Homo eventus wird zu Homo eventus digitalis

Teilnehmer Experience 4.0

Teilnehmertypen

Erfolgsfaktoren

Praktische Handlungsempfehlungen

So geht’s weiter


Um sich auf die kommenden Entwicklungen einstellen und Prozesse weiterentwickeln zu können, ist es jedoch hilfreich, den Ist-Zustand zu kennen. Also welche Bedürfnisse Veranstaltungsteilnehmer schon heute an Events haben, welche Faktoren dafür sorgen, dass Besucher von einer Veranstaltung begeistert sind. Genau dies hat das GCB German Convention Bureau gemeinsam mit dem EVVC – Europäischer Verband der Veranstaltungs-Centren und dem Fraunhofer IAO im Forschungsprojekt Future Meeting Space in einer zweiten Projektphase untersucht.

[Daten zu Keypoint-Korrespondenzen]
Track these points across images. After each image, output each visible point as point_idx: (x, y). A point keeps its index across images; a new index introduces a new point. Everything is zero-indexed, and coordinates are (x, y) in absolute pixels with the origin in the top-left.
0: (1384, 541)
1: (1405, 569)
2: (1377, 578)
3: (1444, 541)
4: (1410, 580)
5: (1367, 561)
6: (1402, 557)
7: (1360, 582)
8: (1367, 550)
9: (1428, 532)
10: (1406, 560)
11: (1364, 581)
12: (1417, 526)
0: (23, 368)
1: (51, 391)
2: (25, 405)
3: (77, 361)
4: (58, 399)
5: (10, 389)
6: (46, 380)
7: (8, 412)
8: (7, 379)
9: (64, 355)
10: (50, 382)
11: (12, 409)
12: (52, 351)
---
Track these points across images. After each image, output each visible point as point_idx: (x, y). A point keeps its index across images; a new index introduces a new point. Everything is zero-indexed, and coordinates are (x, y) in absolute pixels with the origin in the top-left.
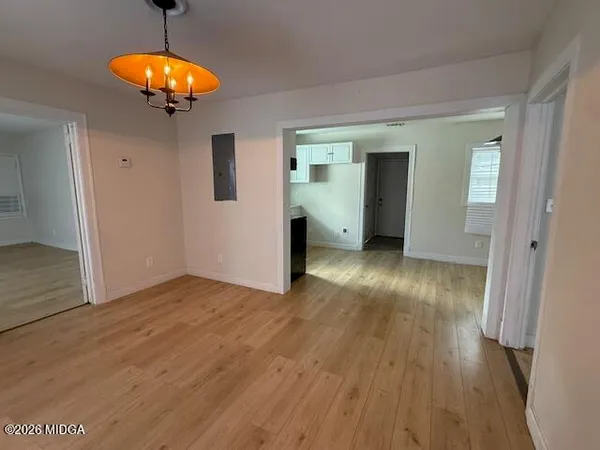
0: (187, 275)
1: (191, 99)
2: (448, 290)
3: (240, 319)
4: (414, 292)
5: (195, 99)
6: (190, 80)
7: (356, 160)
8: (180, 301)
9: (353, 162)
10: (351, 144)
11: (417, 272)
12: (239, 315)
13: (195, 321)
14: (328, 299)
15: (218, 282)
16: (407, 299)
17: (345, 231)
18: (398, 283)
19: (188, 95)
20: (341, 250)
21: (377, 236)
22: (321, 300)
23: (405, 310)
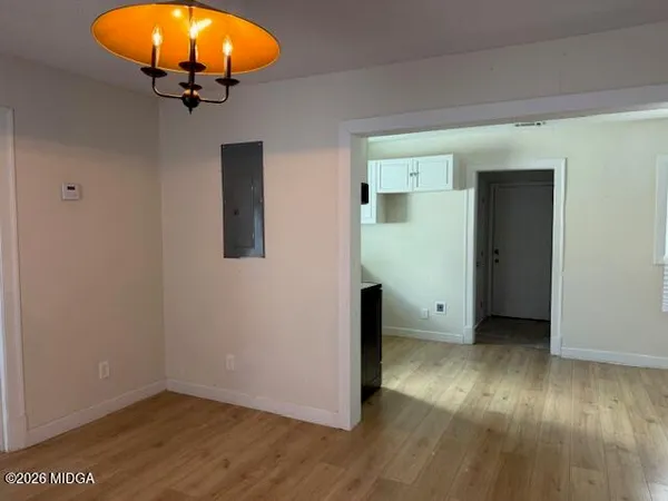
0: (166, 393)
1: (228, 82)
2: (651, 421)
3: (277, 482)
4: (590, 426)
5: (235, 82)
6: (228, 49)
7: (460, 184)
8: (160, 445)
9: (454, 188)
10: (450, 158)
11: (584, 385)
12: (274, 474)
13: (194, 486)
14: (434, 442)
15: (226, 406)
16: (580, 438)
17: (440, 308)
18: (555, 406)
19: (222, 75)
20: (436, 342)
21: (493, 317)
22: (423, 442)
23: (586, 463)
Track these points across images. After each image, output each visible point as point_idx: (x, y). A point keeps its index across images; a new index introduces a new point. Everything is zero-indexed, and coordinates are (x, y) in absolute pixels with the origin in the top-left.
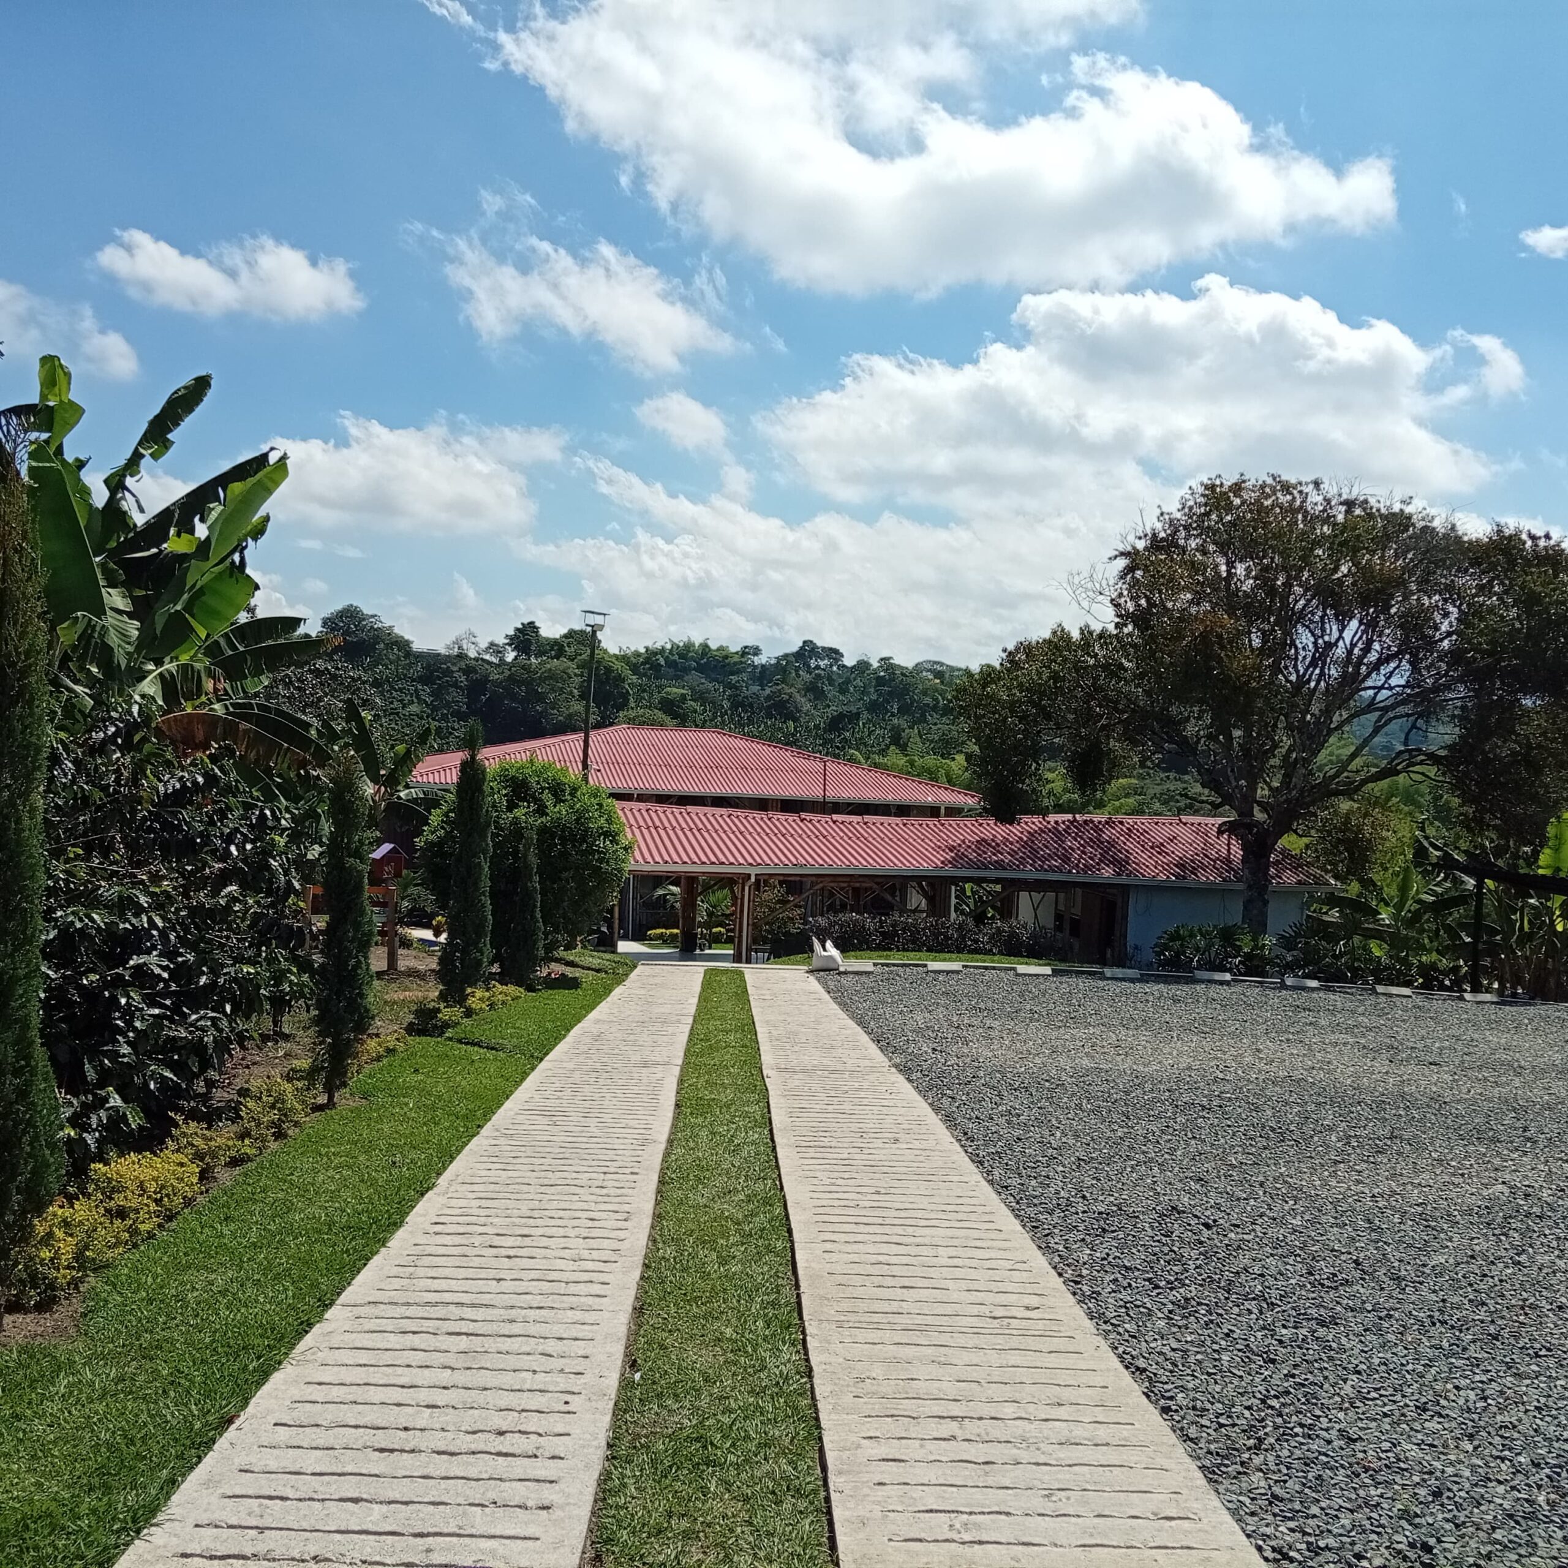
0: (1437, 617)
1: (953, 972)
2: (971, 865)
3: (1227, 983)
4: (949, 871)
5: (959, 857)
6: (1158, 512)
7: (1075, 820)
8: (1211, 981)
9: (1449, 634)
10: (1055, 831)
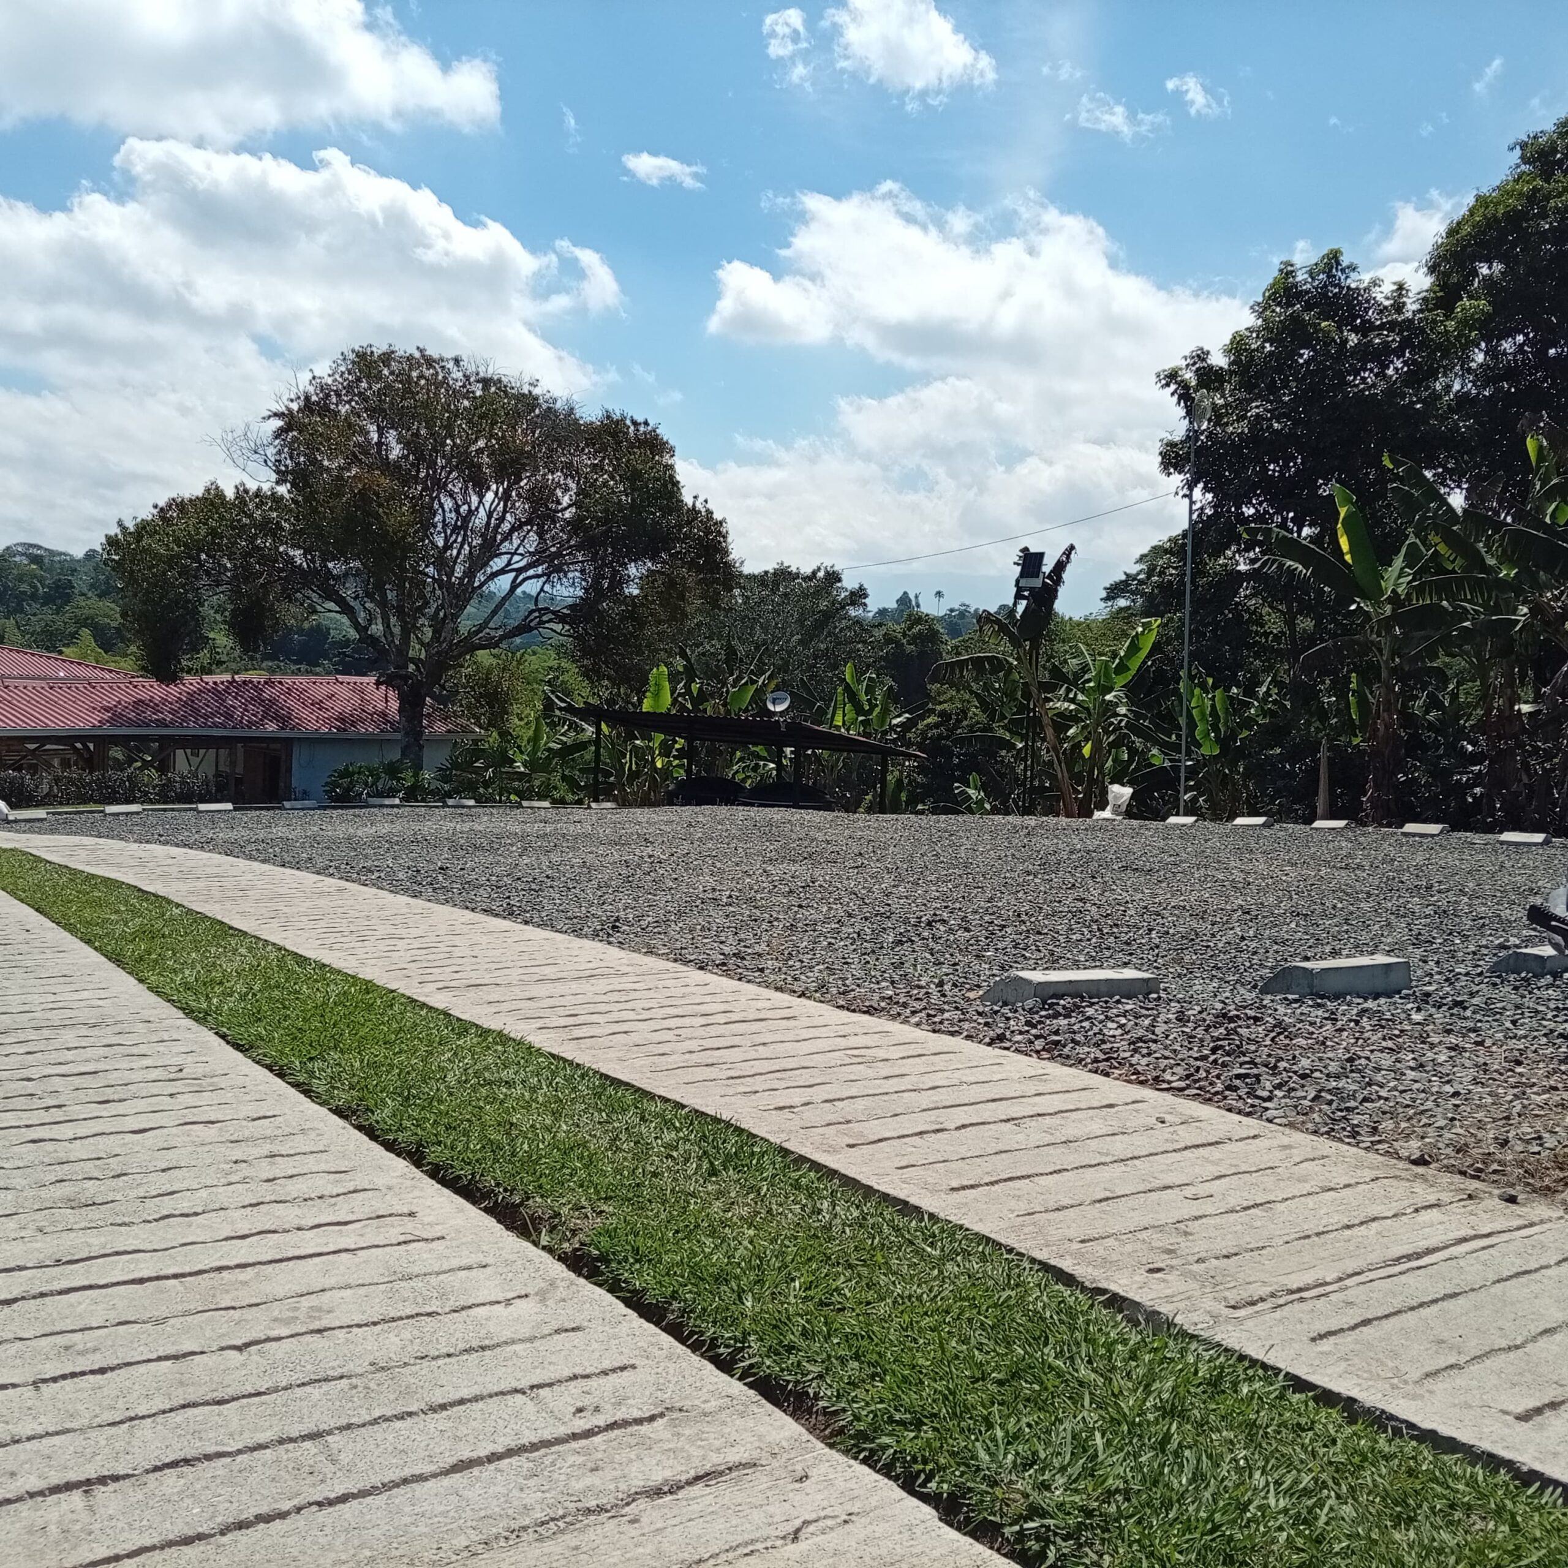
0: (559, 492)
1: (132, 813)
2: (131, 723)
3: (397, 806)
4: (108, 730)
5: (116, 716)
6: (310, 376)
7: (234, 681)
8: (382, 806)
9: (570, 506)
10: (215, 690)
==
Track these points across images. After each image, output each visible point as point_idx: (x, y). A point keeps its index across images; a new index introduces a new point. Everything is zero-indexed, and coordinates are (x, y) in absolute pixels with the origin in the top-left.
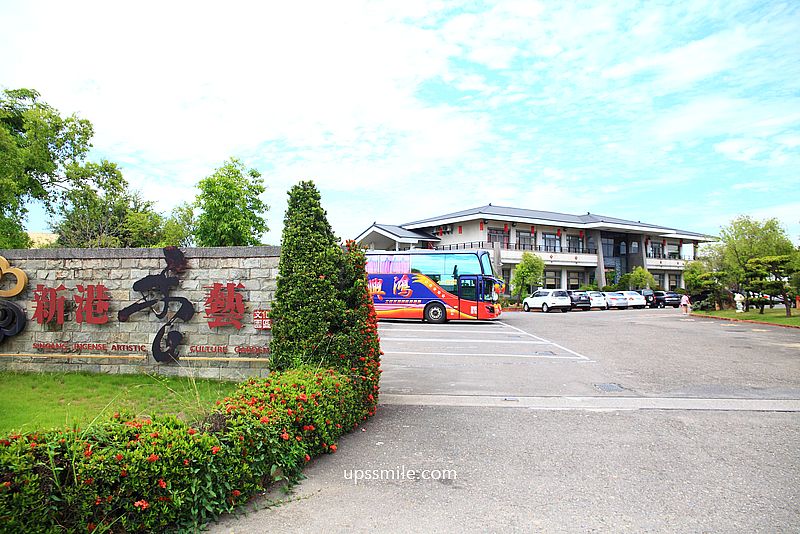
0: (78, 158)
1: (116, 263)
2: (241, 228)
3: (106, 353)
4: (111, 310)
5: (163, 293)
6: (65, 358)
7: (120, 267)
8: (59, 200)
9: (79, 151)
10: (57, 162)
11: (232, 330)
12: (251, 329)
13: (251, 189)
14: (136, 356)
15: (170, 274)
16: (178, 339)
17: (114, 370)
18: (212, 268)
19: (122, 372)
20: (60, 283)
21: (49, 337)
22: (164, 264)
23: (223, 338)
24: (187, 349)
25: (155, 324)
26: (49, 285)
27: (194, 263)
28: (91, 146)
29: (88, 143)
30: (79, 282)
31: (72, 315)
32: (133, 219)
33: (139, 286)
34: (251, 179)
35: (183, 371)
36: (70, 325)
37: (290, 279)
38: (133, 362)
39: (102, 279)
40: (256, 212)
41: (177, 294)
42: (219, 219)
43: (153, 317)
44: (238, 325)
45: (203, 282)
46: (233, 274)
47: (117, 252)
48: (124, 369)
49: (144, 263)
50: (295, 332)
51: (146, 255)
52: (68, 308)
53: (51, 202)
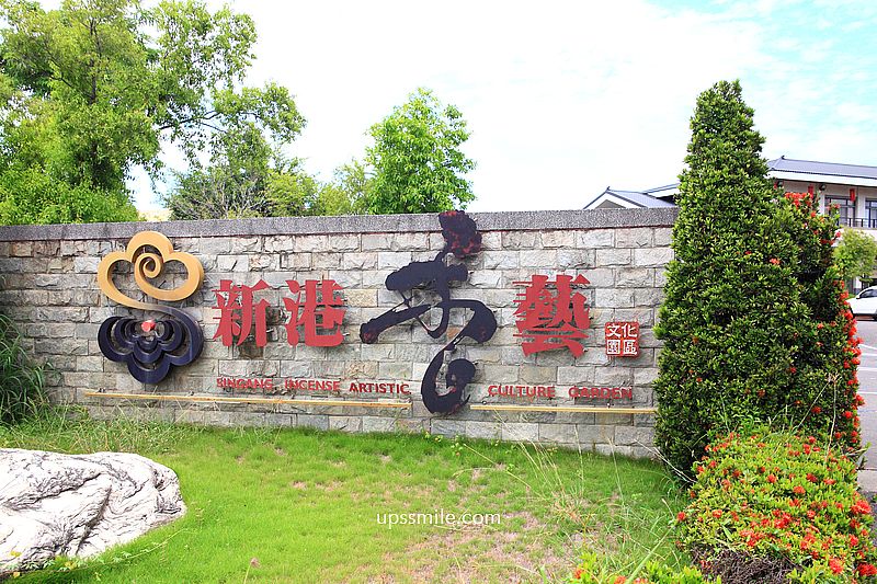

## Aufgabenbeschreibung
Greife den Text über die Bedürfnisse von Veranstaltungsteilnehmern auf und schreibe ihn nach seinem letzten Satz weiter. Das Material wird für die Bearbeitung nicht gebraucht.

## Antwort zur Übung
„Das Ziel der zweiten Forschungsphase des Projekts ‚Future Meeting Space‘ war nicht primär eine Vorhersage über die Gestalt von Veranstaltungen in der Zukunft, sondern zunächst einmal eine solide Analyse des Status quo, die es in dieser wissenschaftlichen Form bisher noch nicht gab“, erläutert Matthias Schultze, Managing Director des GCB. Diesen Ist-Zustand zu kennen, sei laut Schultze eine wichtige Voraussetzung, um im nächsten Schritt die Akteure der Veranstaltungsbranche auf ihrem Weg in die Zukunft begleiten zu können. Durch die zweite Projektphase seien die Partner aus der Branche nun in der Lage, die für sie beziehungsweise ihre Zielgruppe jeweils relevanten Faktoren zu identifizieren und ihren Fokus darauf zu richten – mit dem Ziel, künftig ihre Veranstaltungen zu optimieren.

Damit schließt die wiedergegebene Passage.